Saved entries
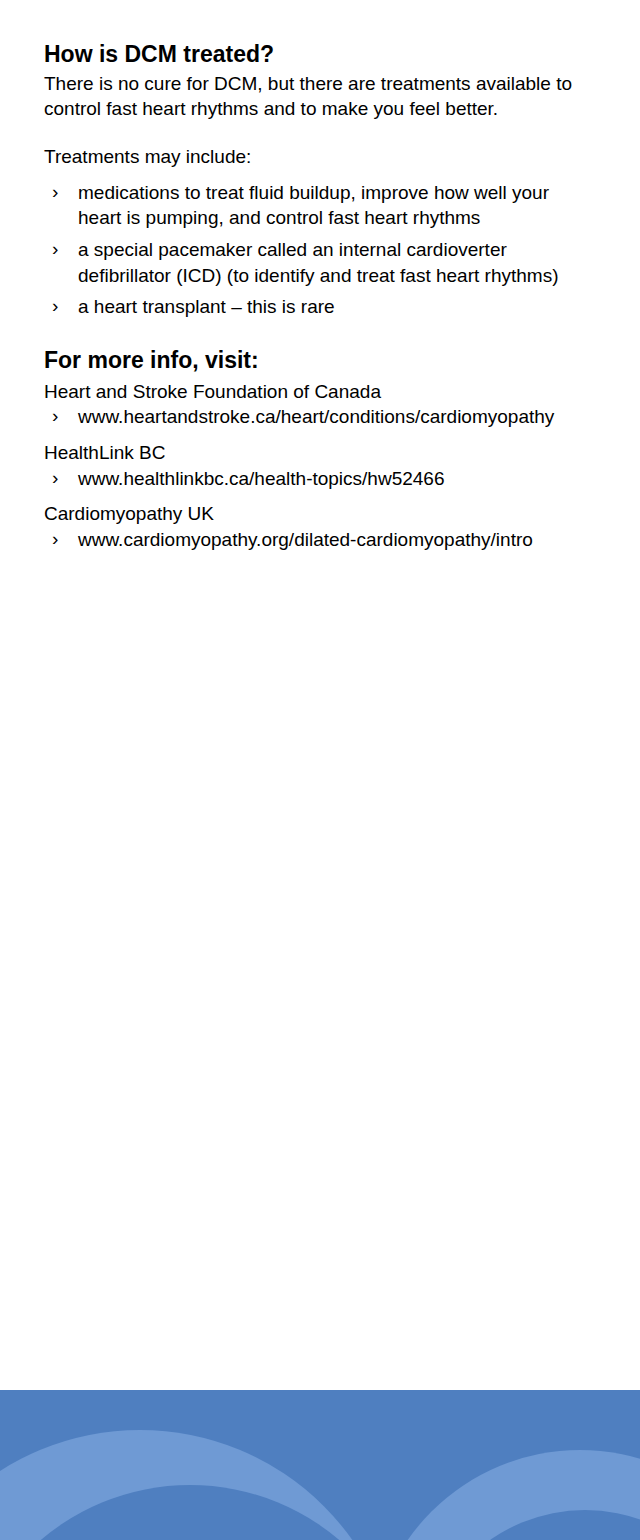How is DCM treated?
There is no cure for DCM, but there are treatments available to control fast heart rhythms and to make you feel better.
Treatments may include:
medications to treat fluid buildup, improve how well your heart is pumping, and control fast heart rhythms
a special pacemaker called an internal cardioverter defibrillator (ICD) (to identify and treat fast heart rhythms)
a heart transplant – this is rare
For more info, visit:
Heart and Stroke Foundation of Canada
www.heartandstroke.ca/heart/conditions/cardiomyopathy
HealthLink BC
www.healthlinkbc.ca/health-topics/hw52466
Cardiomyopathy UK
www.cardiomyopathy.org/dilated-cardiomyopathy/intro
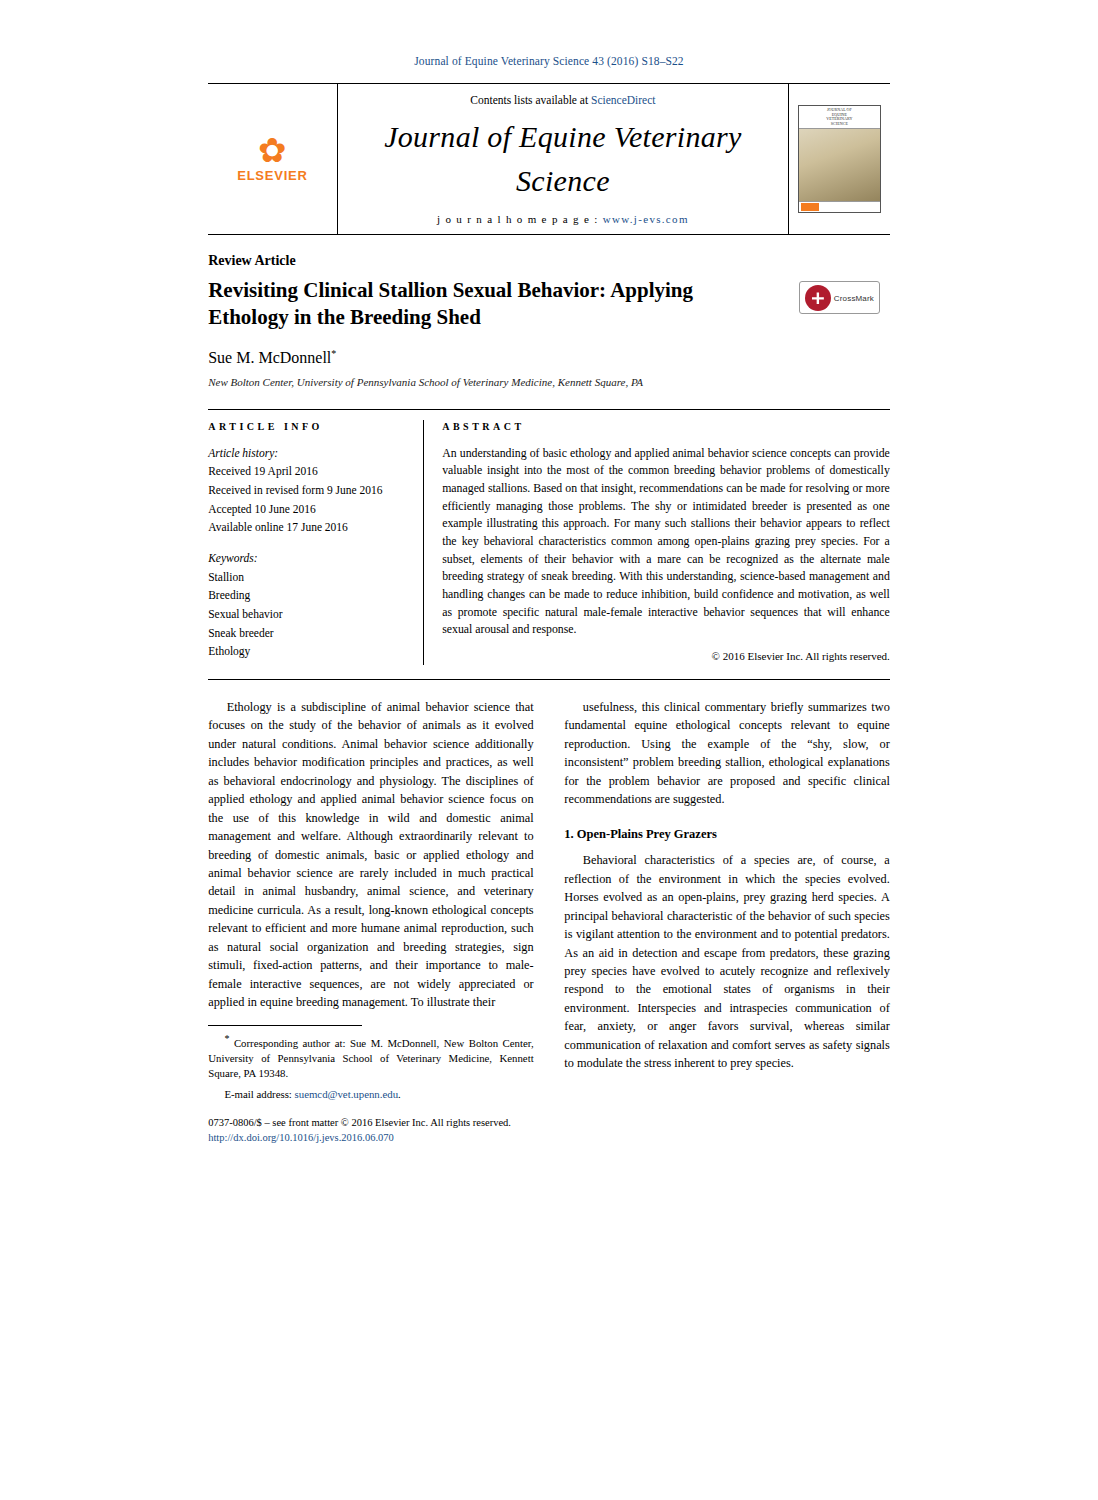Journal of Equine Veterinary Science 43 (2016) S18–S22
✿
ELSEVIER
Contents lists available at ScienceDirect
Journal of Equine Veterinary Science
j o u r n a l h o m e p a g e : www.j-evs.com
JOURNAL OF
EQUINE
VETERINARY
SCIENCE
Review Article
Revisiting Clinical Stallion Sexual Behavior: Applying Ethology in the Breeding Shed
CrossMark
Sue M. McDonnell*
New Bolton Center, University of Pennsylvania School of Veterinary Medicine, Kennett Square, PA
Article info
Article history:
Received 19 April 2016
Received in revised form 9 June 2016
Accepted 10 June 2016
Available online 17 June 2016
Keywords:
Stallion
Breeding
Sexual behavior
Sneak breeder
Ethology
Abstract
An understanding of basic ethology and applied animal behavior science concepts can provide valuable insight into the most of the common breeding behavior problems of domestically managed stallions. Based on that insight, recommendations can be made for resolving or more efficiently managing those problems. The shy or intimidated breeder is presented as one example illustrating this approach. For many such stallions their behavior appears to reflect the key behavioral characteristics common among open-plains grazing prey species. For a subset, elements of their behavior with a mare can be recognized as the alternate male breeding strategy of sneak breeding. With this understanding, science-based management and handling changes can be made to reduce inhibition, build confidence and motivation, as well as promote specific natural male-female interactive behavior sequences that will enhance sexual arousal and response.
© 2016 Elsevier Inc. All rights reserved.
Ethology is a subdiscipline of animal behavior science that focuses on the study of the behavior of animals as it evolved under natural conditions. Animal behavior science additionally includes behavior modification principles and practices, as well as behavioral endocrinology and physiology. The disciplines of applied ethology and applied animal behavior science focus on the use of this knowledge in wild and domestic animal management and welfare. Although extraordinarily relevant to breeding of domestic animals, basic or applied ethology and animal behavior science are rarely included in much practical detail in animal husbandry, animal science, and veterinary medicine curricula. As a result, long-known ethological concepts relevant to efficient and more humane animal reproduction, such as natural social organization and breeding strategies, sign stimuli, fixed-action patterns, and their importance to male-female interactive sequences, are not widely appreciated or applied in equine breeding management. To illustrate their
* Corresponding author at: Sue M. McDonnell, New Bolton Center, University of Pennsylvania School of Veterinary Medicine, Kennett Square, PA 19348.
E-mail address: suemcd@vet.upenn.edu.
0737-0806/$ – see front matter © 2016 Elsevier Inc. All rights reserved.
http://dx.doi.org/10.1016/j.jevs.2016.06.070
usefulness, this clinical commentary briefly summarizes two fundamental equine ethological concepts relevant to equine reproduction. Using the example of the “shy, slow, or inconsistent” problem breeding stallion, ethological explanations for the problem behavior are proposed and specific clinical recommendations are suggested.
1. Open-Plains Prey Grazers
Behavioral characteristics of a species are, of course, a reflection of the environment in which the species evolved. Horses evolved as an open-plains, prey grazing herd species. A principal behavioral characteristic of the behavior of such species is vigilant attention to the environment and to potential predators. As an aid in detection and escape from predators, these grazing prey species have evolved to acutely recognize and reflexively respond to the emotional states of organisms in their environment. Interspecies and intraspecies communication of fear, anxiety, or anger favors survival, whereas similar communication of relaxation and comfort serves as safety signals to modulate the stress inherent to prey species.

* _YOUR INSTRUCTIONS_
Omitting the images, output each record precisely as written.

* _WRITTEN RESPONSE_
How is DCM treated?
There is no cure for DCM, but there are treatments available to control fast heart rhythms and to make you feel better.
Treatments may include:
medications to treat fluid buildup, improve how well your heart is pumping, and control fast heart rhythms
a special pacemaker called an internal cardioverter defibrillator (ICD) (to identify and treat fast heart rhythms)
a heart transplant – this is rare
For more info, visit:
Heart and Stroke Foundation of Canada
www.heartandstroke.ca/heart/conditions/cardiomyopathy
HealthLink BC
www.healthlinkbc.ca/health-topics/hw52466
Cardiomyopathy UK
www.cardiomyopathy.org/dilated-cardiomyopathy/intro
Journal of Equine Veterinary Science 43 (2016) S18–S22
✿
ELSEVIER
Contents lists available at ScienceDirect
Journal of Equine Veterinary Science
j o u r n a l h o m e p a g e : www.j-evs.com
JOURNAL OF
EQUINE
VETERINARY
SCIENCE
Review Article
Revisiting Clinical Stallion Sexual Behavior: Applying Ethology in the Breeding Shed
CrossMark
Sue M. McDonnell*
New Bolton Center, University of Pennsylvania School of Veterinary Medicine, Kennett Square, PA
Article info
Article history:
Received 19 April 2016
Received in revised form 9 June 2016
Accepted 10 June 2016
Available online 17 June 2016
Keywords:
Stallion
Breeding
Sexual behavior
Sneak breeder
Ethology
Abstract
An understanding of basic ethology and applied animal behavior science concepts can provide valuable insight into the most of the common breeding behavior problems of domestically managed stallions. Based on that insight, recommendations can be made for resolving or more efficiently managing those problems. The shy or intimidated breeder is presented as one example illustrating this approach. For many such stallions their behavior appears to reflect the key behavioral characteristics common among open-plains grazing prey species. For a subset, elements of their behavior with a mare can be recognized as the alternate male breeding strategy of sneak breeding. With this understanding, science-based management and handling changes can be made to reduce inhibition, build confidence and motivation, as well as promote specific natural male-female interactive behavior sequences that will enhance sexual arousal and response.
© 2016 Elsevier Inc. All rights reserved.
Ethology is a subdiscipline of animal behavior science that focuses on the study of the behavior of animals as it evolved under natural conditions. Animal behavior science additionally includes behavior modification principles and practices, as well as behavioral endocrinology and physiology. The disciplines of applied ethology and applied animal behavior science focus on the use of this knowledge in wild and domestic animal management and welfare. Although extraordinarily relevant to breeding of domestic animals, basic or applied ethology and animal behavior science are rarely included in much practical detail in animal husbandry, animal science, and veterinary medicine curricula. As a result, long-known ethological concepts relevant to efficient and more humane animal reproduction, such as natural social organization and breeding strategies, sign stimuli, fixed-action patterns, and their importance to male-female interactive sequences, are not widely appreciated or applied in equine breeding management. To illustrate their
* Corresponding author at: Sue M. McDonnell, New Bolton Center, University of Pennsylvania School of Veterinary Medicine, Kennett Square, PA 19348.
E-mail address: suemcd@vet.upenn.edu.
0737-0806/$ – see front matter © 2016 Elsevier Inc. All rights reserved.
http://dx.doi.org/10.1016/j.jevs.2016.06.070
usefulness, this clinical commentary briefly summarizes two fundamental equine ethological concepts relevant to equine reproduction. Using the example of the “shy, slow, or inconsistent” problem breeding stallion, ethological explanations for the problem behavior are proposed and specific clinical recommendations are suggested.
1. Open-Plains Prey Grazers
Behavioral characteristics of a species are, of course, a reflection of the environment in which the species evolved. Horses evolved as an open-plains, prey grazing herd species. A principal behavioral characteristic of the behavior of such species is vigilant attention to the environment and to potential predators. As an aid in detection and escape from predators, these grazing prey species have evolved to acutely recognize and reflexively respond to the emotional states of organisms in their environment. Interspecies and intraspecies communication of fear, anxiety, or anger favors survival, whereas similar communication of relaxation and comfort serves as safety signals to modulate the stress inherent to prey species.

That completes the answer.